(Work required) For this exercise, repeat the whole listing below exactly. Leave the pictures out.

========

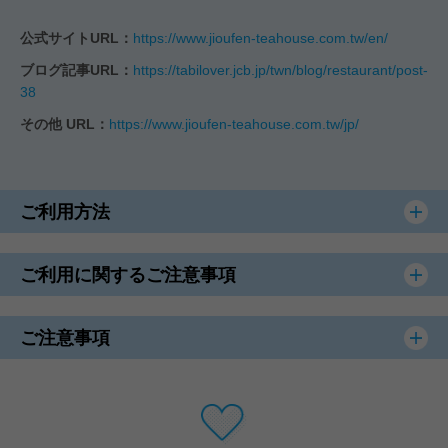
公式サイトURL：
https://www.jioufen-teahouse.com.tw/en/
ブログ記事URL：
https://tabilover.jcb.jp/twn/blog/restaurant/post-
38
その他 URL：
https://www.jioufen-teahouse.com.tw/jp/
ご利用方法
ご利用に関するご注意事項
ご注意事項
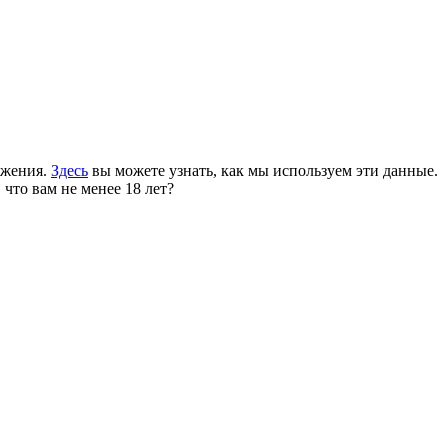
ожения.
Здесь
вы можете узнать, как мы используем эти данные.
 что вам не менее 18 лет?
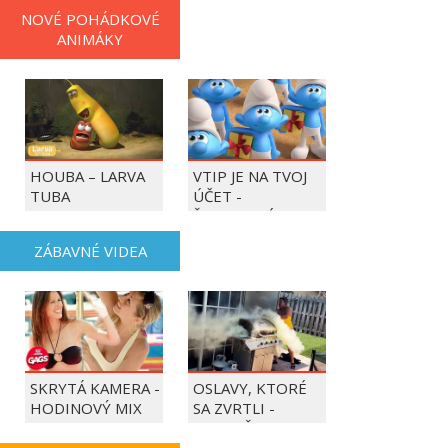
NOVÉ POHÁDKOVÉ
ANIMÁKY
HOUBA – LARVA
VTIP JE NA TVOJ
TUBA
ÚČET -
ŠMOULOVÉ
ZÁBAVNÉ VIDEA
SKRYTÁ KAMERA -
OSLAVY, KTORÉ
HODINOVÝ MIX
SA ZVRTLI -
NAJLEPŠIE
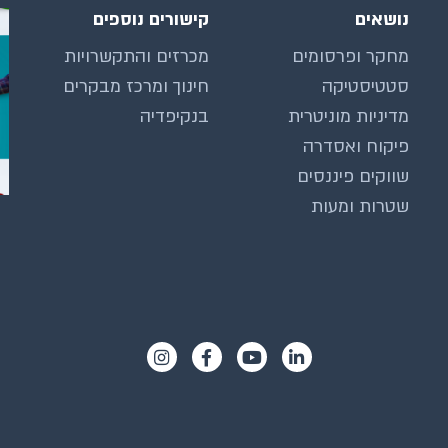
נושאים
קישורים נוספים
מחקר ופרסומים
מכרזים והתקשרויות
סטטיסטיקה
חינוך ומרכז מבקרים
מדיניות מוניטרית
בנקיפדיה
פיקוח ואסדרה
שווקים פיננסים
שטרות ומעות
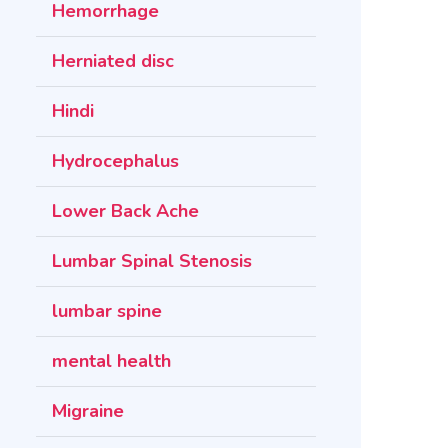
Hemorrhage
Herniated disc
Hindi
Hydrocephalus
Lower Back Ache
Lumbar Spinal Stenosis
lumbar spine
mental health
Migraine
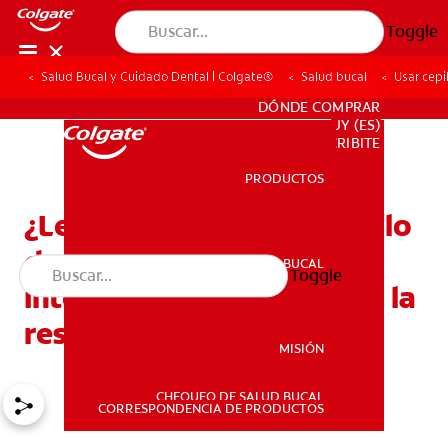
Toggle
Salud Bucal y Cuidado Dental | Colgate®
Salud bucal
Usar cepi
PARA PROFESIONALES
DÓNDE COMPRAR
UY (ES)
SUSCRIBITE
PRODUCTOS
PRODUCTOS
¿Le cuesta trabajo usar hilo
dental? Los cepillos
SALUD BUCAL
Toggle
SALUD BUCAL
interdentales podrían ser la
respuesta
MISIÓN
CHEQUEO DE SALUD BUCAL
MISIÓN
CORRESPONDENCIA DE PRODUCTOS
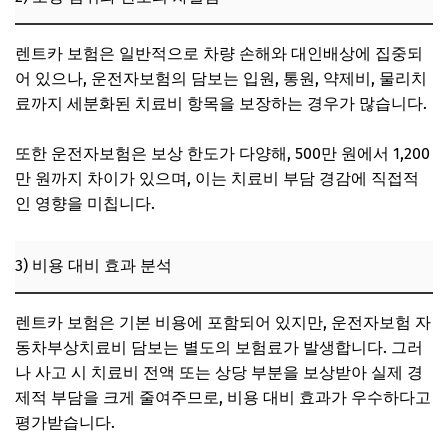
렌트카 보험은 일반적으로 차량 손해와 대인배상에 집중되
어 있으나, 운전자보험의 담보는 입원, 통원, 약제비, 물리치
료까지 세분화된 치료비 항목을 보장하는 경우가 많습니다.
또한 운전자보험은 보상 한도가 다양해, 500만 원에서 1,200
만 원까지 차이가 있으며, 이는 치료비 부담 경감에 직접적
인 영향을 미칩니다.
3) 비용 대비 효과 분석
렌트카 보험은 기본 비용에 포함되어 있지만, 운전자보험 자
동차부상치료비 담보는 별도의 보험료가 발생합니다. 그러
나 사고 시 치료비 전액 또는 상당 부분을 보상받아 실제 경
제적 부담을 크게 줄여주므로, 비용 대비 효과가 우수하다고
평가받습니다.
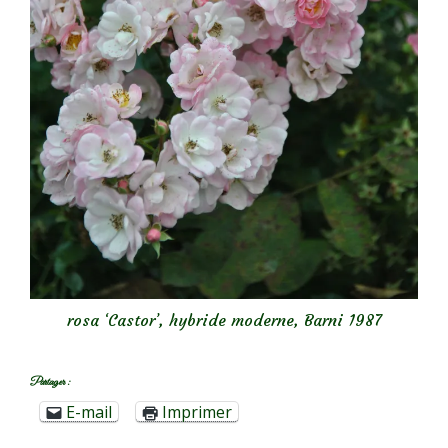
rosa ‘Castor’
, hybride moderne, Barni 1987
Partager :
E-mail
Imprimer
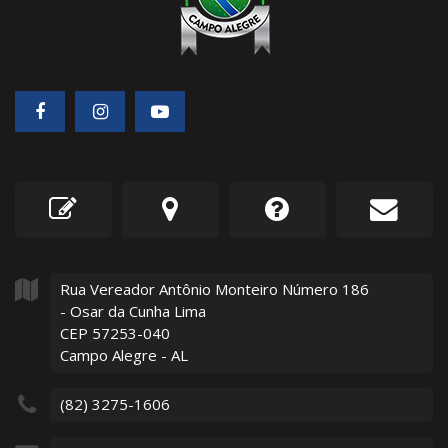
Rua Vereador Antônio Monteiro Número
186
- Osar da Cunha Lima
CEP 57253-040
Campo Alegre - AL
(82) 3275-1606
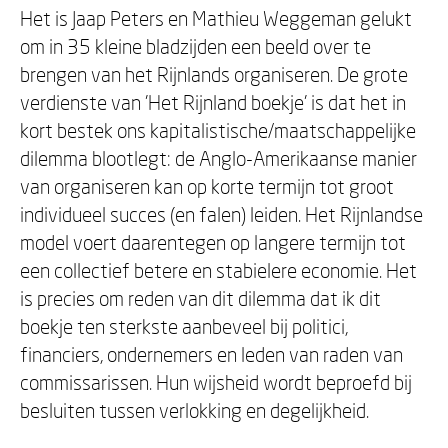
Het is Jaap Peters en Mathieu Weggeman gelukt
om in 35 kleine bladzijden een beeld over te
brengen van het Rijnlands organiseren. De grote
verdienste van 'Het Rijnland boekje' is dat het in
kort bestek ons kapitalistische/maatschappelijke
dilemma blootlegt: de Anglo-Amerikaanse manier
van organiseren kan op korte termijn tot groot
individueel succes (en falen) leiden. Het Rijnlandse
model voert daarentegen op langere termijn tot
een collectief betere en stabielere economie. Het
is precies om reden van dit dilemma dat ik dit
boekje ten sterkste aanbeveel bij politici,
financiers, ondernemers en leden van raden van
commissarissen. Hun wijsheid wordt beproefd bij
besluiten tussen verlokking en degelijkheid.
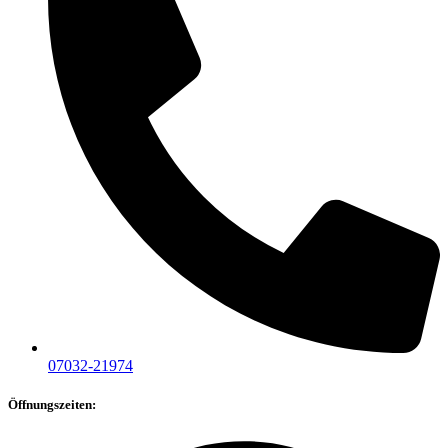
07032-21974
Öffnungszeiten:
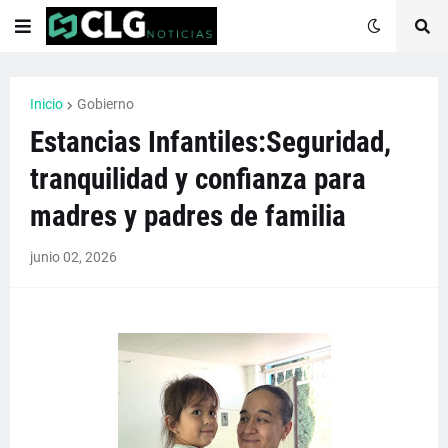
Inicio
Gobierno
Estancias Infantiles:Seguridad,
tranquilidad y confianza para
madres y padres de familia
junio 02, 2026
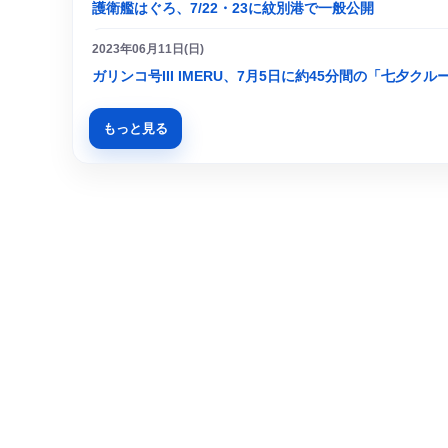
護衛艦はぐろ、7/22・23に紋別港で一般公開
2023年06月11日(日)
ガリンコ号III IMERU、7月5日に約45分間の「七夕ク
もっと見る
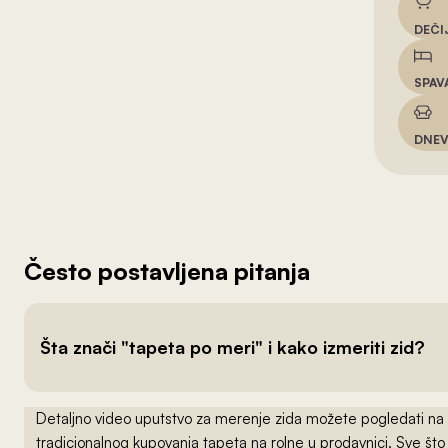
DEČI
SPAV
DNEV
Često postavljena pitanja
Šta znači "tapeta po meri" i kako izmeriti zid?
Detaljno video uputstvo za merenje zida možete pogledati na
tradicionalnog kupovanja tapeta na rolne u prodavnici. Sve što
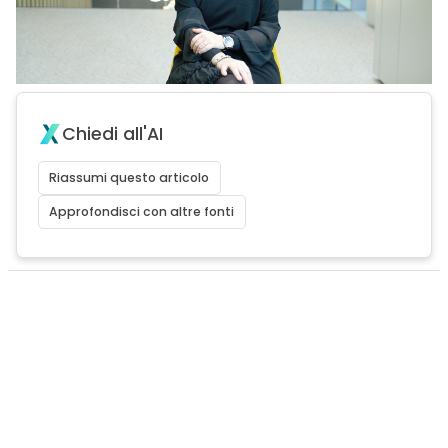
Chiedi all'AI
Riassumi questo articolo
Approfondisci con altre fonti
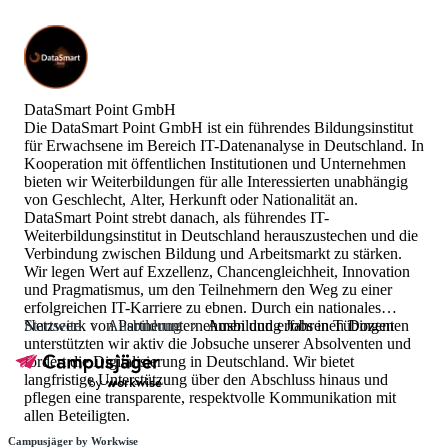
DataSmart Point GmbH
Die DataSmart Point GmbH ist ein führendes Bildungsinstitut
für Erwachsene im Bereich IT-Datenanalyse in Deutschland. In
Kooperation mit öffentlichen Institutionen und Unternehmen
bieten wir Weiterbildungen für alle Interessierten unabhängig
von Geschlecht, Alter, Herkunft oder Nationalität an.
DataSmart Point strebt danach, als führendes IT-
Weiterbildungsinstitut in Deutschland herauszustechen und die
Verbindung zwischen Bildung und Arbeitsmarkt zu stärken.
Wir legen Wert auf Exzellenz, Chancengleichheit, Innovation
und Pragmatismus, um den Teilnehmern den Weg zu einer
erfolgreichen IT-Karriere zu ebnen. Durch ein nationales
Netzwerk von Partnerunternehmen und erfahrenen Dozenten
Startseite
Ausbildung
Ausbildung Jobs in Tübingen
unterstützten wir aktiv die Jobsuche unserer Absolventen und
fördert die Digitalisierung in Deutschland. Wir bietet
langfristige Unterstützung über den Abschluss hinaus und
pflegen eine transparente, respektvolle Kommunikation mit
allen Beteiligten.
Campusjäger by Workwise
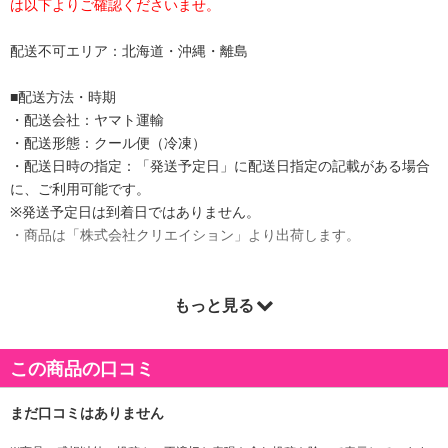
は以下よりご確認くださいませ。
配送不可エリア：北海道・沖縄・離島
■配送方法・時期
・配送会社：ヤマト運輸
・配送形態：クール便（冷凍）
・配送日時の指定：「発送予定日」に配送日指定の記載がある場合
に、ご利用可能です。
※発送予定日は到着日ではありません。
・商品は「株式会社クリエイション」より出荷します。
もっと見る
商品詳細
◆滋賀県全域で飼育され、出荷される近江牛は年間わずか6,000頭希
この商品の口コミ
少性が高い「近江牛」をご自宅で堪能して下さい。
◆近江牛 A3ランク以上を確約
◆切落しを細切れでなく、特別に焼肉に適した厚み・大きさにカッ
トした特別仕様！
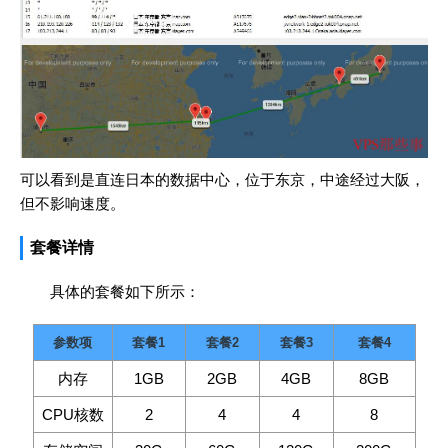
可以看到是直连日本的数据中心，位于东京，中途经过大阪，
但不影响速度。
套餐详情
具体的套餐如下所示：
参数项
套餐1
套餐2
套餐3
套餐4
内存
1GB
2GB
4GB
8GB
CPU核数
2
4
4
8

========

(Answer to this task)
公式サイトURL：
https://www.jioufen-teahouse.com.tw/en/
ブログ記事URL：
https://tabilover.jcb.jp/twn/blog/restaurant/post-
38
その他 URL：
https://www.jioufen-teahouse.com.tw/jp/
ご利用方法
ご利用に関するご注意事項
ご注意事項
ожения.
Здесь
вы можете узнать, как мы используем эти данные.
 что вам не менее 18 лет?
NOVÉ POHÁDKOVÉ
ANIMÁKY
HOUBA – LARVA
VTIP JE NA TVOJ
TUBA
ÚČET -
ŠMOULOVÉ
ZÁBAVNÉ VIDEA
SKRYTÁ KAMERA -
OSLAVY, KTORÉ
HODINOVÝ MIX
SA ZVRTLI -
NAJLEPŠIE
נושאים
קישורים נוספים
מחקר ופרסומים
מכרזים והתקשרויות
סטטיסטיקה
חינוך ומרכז מבקרים
מדיניות מוניטרית
בנקיפדיה
פיקוח ואסדרה
שווקים פיננסים
שטרות ומעות
Hemorrhage
Herniated disc
Hindi
Hydrocephalus
Lower Back Ache
Lumbar Spinal Stenosis
lumbar spine
mental health
Migraine
Toggle
Salud Bucal y Cuidado Dental | Colgate®
Salud bucal
Usar cepi
PARA PROFESIONALES
DÓNDE COMPRAR
UY (ES)
SUSCRIBITE
PRODUCTOS
PRODUCTOS
¿Le cuesta trabajo usar hilo
dental? Los cepillos
SALUD BUCAL
Toggle
SALUD BUCAL
interdentales podrían ser la
respuesta
MISIÓN
CHEQUEO DE SALUD BUCAL
MISIÓN
CORRESPONDENCIA DE PRODUCTOS
렌트카 보험은 일반적으로 차량 손해와 대인배상에 집중되
어 있으나, 운전자보험의 담보는 입원, 통원, 약제비, 물리치
료까지 세분화된 치료비 항목을 보장하는 경우가 많습니다.
또한 운전자보험은 보상 한도가 다양해, 500만 원에서 1,200
만 원까지 차이가 있으며, 이는 치료비 부담 경감에 직접적
인 영향을 미칩니다.
3) 비용 대비 효과 분석
렌트카 보험은 기본 비용에 포함되어 있지만, 운전자보험 자
동차부상치료비 담보는 별도의 보험료가 발생합니다. 그러
나 사고 시 치료비 전액 또는 상당 부분을 보상받아 실제 경
제적 부담을 크게 줄여주므로, 비용 대비 효과가 우수하다고
평가받습니다.
rosa ‘Castor’
, hybride moderne, Barni 1987
Partager :
E-mail
Imprimer
Rua Vereador Antônio Monteiro Número
186
- Osar da Cunha Lima
CEP 57253-040
Campo Alegre - AL
(82) 3275-1606
Het is Jaap Peters en Mathieu Weggeman gelukt
om in 35 kleine bladzijden een beeld over te
brengen van het Rijnlands organiseren. De grote
verdienste van 'Het Rijnland boekje' is dat het in
kort bestek ons kapitalistische/maatschappelijke
dilemma blootlegt: de Anglo-Amerikaanse manier
van organiseren kan op korte termijn tot groot
individueel succes (en falen) leiden. Het Rijnlandse
model voert daarentegen op langere termijn tot
een collectief betere en stabielere economie. Het
is precies om reden van dit dilemma dat ik dit
boekje ten sterkste aanbeveel bij politici,
financiers, ondernemers en leden van raden van
commissarissen. Hun wijsheid wordt beproefd bij
besluiten tussen verlokking en degelijkheid.
07032-21974
Öffnungszeiten:
Inicio
Gobierno
Estancias Infantiles:Seguridad,
tranquilidad y confianza para
madres y padres de familia
junio 02, 2026
護衛艦はぐろ、7/22・23に紋別港で一般公開
2023年06月11日(日)
ガリンコ号III IMERU、7月5日に約45分間の「七夕ク
もっと見る
DEČI
SPAV
DNEV
Često postavljena pitanja
Šta znači "tapeta po meri" i kako izmeriti zid?
Detaljno video uputstvo za merenje zida možete pogledati na
tradicionalnog kupovanja tapeta na rolne u prodavnici. Sve što
Chiedi all'AI
Riassumi questo articolo
Approfondisci con altre fonti
DataSmart Point GmbH
Die DataSmart Point GmbH ist ein führendes Bildungsinstitut
für Erwachsene im Bereich IT-Datenanalyse in Deutschland. In
Kooperation mit öffentlichen Institutionen und Unternehmen
bieten wir Weiterbildungen für alle Interessierten unabhängig
von Geschlecht, Alter, Herkunft oder Nationalität an.
DataSmart Point strebt danach, als führendes IT-
Weiterbildungsinstitut in Deutschland herauszustechen und die
Verbindung zwischen Bildung und Arbeitsmarkt zu stärken.
Wir legen Wert auf Exzellenz, Chancengleichheit, Innovation
und Pragmatismus, um den Teilnehmern den Weg zu einer
erfolgreichen IT-Karriere zu ebnen. Durch ein nationales
Netzwerk von Partnerunternehmen und erfahrenen Dozenten
Startseite
Ausbildung
Ausbildung Jobs in Tübingen
unterstützten wir aktiv die Jobsuche unserer Absolventen und
fördert die Digitalisierung in Deutschland. Wir bietet
langfristige Unterstützung über den Abschluss hinaus und
pflegen eine transparente, respektvolle Kommunikation mit
allen Beteiligten.
Campusjäger by Workwise
は以下よりご確認くださいませ。
配送不可エリア：北海道・沖縄・離島
■配送方法・時期
・配送会社：ヤマト運輸
・配送形態：クール便（冷凍）
・配送日時の指定：「発送予定日」に配送日指定の記載がある場合
に、ご利用可能です。
※発送予定日は到着日ではありません。
・商品は「株式会社クリエイション」より出荷します。
もっと見る
商品詳細
◆滋賀県全域で飼育され、出荷される近江牛は年間わずか6,000頭希
この商品の口コミ
少性が高い「近江牛」をご自宅で堪能して下さい。
◆近江牛 A3ランク以上を確約
◆切落しを細切れでなく、特別に焼肉に適した厚み・大きさにカッ
トした特別仕様！
可以看到是直连日本的数据中心，位于东京，中途经过大阪，
但不影响速度。
套餐详情
具体的套餐如下所示：
参数项
套餐1
套餐2
套餐3
套餐4
内存
1GB
2GB
4GB
8GB
CPU核数
2
4
4
8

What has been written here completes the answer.